----- Study material

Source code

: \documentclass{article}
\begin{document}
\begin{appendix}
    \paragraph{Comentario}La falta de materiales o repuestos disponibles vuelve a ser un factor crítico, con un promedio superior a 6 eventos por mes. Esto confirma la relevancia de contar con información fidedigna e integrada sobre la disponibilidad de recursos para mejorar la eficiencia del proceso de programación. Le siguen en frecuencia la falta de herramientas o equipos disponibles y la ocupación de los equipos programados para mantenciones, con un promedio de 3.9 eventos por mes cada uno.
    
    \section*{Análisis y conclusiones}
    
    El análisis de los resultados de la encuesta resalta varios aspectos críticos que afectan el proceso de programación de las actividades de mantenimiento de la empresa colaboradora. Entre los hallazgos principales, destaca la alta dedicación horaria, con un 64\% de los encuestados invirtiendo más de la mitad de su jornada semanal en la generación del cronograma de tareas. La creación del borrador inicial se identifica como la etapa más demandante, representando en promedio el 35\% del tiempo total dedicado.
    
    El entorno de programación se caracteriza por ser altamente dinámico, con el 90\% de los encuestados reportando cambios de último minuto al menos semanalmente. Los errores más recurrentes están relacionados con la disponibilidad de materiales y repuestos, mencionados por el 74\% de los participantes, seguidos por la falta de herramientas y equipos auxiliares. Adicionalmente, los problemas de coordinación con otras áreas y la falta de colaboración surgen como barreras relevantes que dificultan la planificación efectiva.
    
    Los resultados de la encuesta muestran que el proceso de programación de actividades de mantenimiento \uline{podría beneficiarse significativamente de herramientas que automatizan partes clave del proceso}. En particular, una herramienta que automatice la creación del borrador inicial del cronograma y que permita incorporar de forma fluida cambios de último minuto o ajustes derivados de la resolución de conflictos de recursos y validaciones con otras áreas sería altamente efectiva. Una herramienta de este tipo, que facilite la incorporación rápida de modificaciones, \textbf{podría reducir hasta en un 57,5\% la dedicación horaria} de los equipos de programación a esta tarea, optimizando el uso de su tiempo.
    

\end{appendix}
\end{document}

----------

The answer must restate all of the entries exactly.

Answer space -
Source code

: \documentclass{article}
\begin{document}
\begin{appendix}
    \paragraph{Comentario}La falta de materiales o repuestos disponibles vuelve a ser un factor crítico, con un promedio superior a 6 eventos por mes. Esto confirma la relevancia de contar con información fidedigna e integrada sobre la disponibilidad de recursos para mejorar la eficiencia del proceso de programación. Le siguen en frecuencia la falta de herramientas o equipos disponibles y la ocupación de los equipos programados para mantenciones, con un promedio de 3.9 eventos por mes cada uno.
    
    \section*{Análisis y conclusiones}
    
    El análisis de los resultados de la encuesta resalta varios aspectos críticos que afectan el proceso de programación de las actividades de mantenimiento de la empresa colaboradora. Entre los hallazgos principales, destaca la alta dedicación horaria, con un 64\% de los encuestados invirtiendo más de la mitad de su jornada semanal en la generación del cronograma de tareas. La creación del borrador inicial se identifica como la etapa más demandante, representando en promedio el 35\% del tiempo total dedicado.
    
    El entorno de programación se caracteriza por ser altamente dinámico, con el 90\% de los encuestados reportando cambios de último minuto al menos semanalmente. Los errores más recurrentes están relacionados con la disponibilidad de materiales y repuestos, mencionados por el 74\% de los participantes, seguidos por la falta de herramientas y equipos auxiliares. Adicionalmente, los problemas de coordinación con otras áreas y la falta de colaboración surgen como barreras relevantes que dificultan la planificación efectiva.
    
    Los resultados de la encuesta muestran que el proceso de programación de actividades de mantenimiento \uline{podría beneficiarse significativamente de herramientas que automatizan partes clave del proceso}. En particular, una herramienta que automatice la creación del borrador inicial del cronograma y que permita incorporar de forma fluida cambios de último minuto o ajustes derivados de la resolución de conflictos de recursos y validaciones con otras áreas sería altamente efectiva. Una herramienta de este tipo, que facilite la incorporación rápida de modificaciones, \textbf{podría reducir hasta en un 57,5\% la dedicación horaria} de los equipos de programación a esta tarea, optimizando el uso de su tiempo.
    

\end{appendix}
\end{document}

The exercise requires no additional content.